_Your goal_: Go through the entries one line at a time, and gather every line that has the word "display".

=-=-=-=-=

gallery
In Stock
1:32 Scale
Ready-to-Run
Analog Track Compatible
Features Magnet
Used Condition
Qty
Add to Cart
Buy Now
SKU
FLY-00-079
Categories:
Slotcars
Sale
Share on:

=-=-=-=-=

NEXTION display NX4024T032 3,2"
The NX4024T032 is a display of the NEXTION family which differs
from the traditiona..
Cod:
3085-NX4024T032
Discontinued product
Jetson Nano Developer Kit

=-=-=-=-=

_Written reply_:
NEXTION display NX4024T032 3,2"
The NX4024T032 is a display of the NEXTION family which differs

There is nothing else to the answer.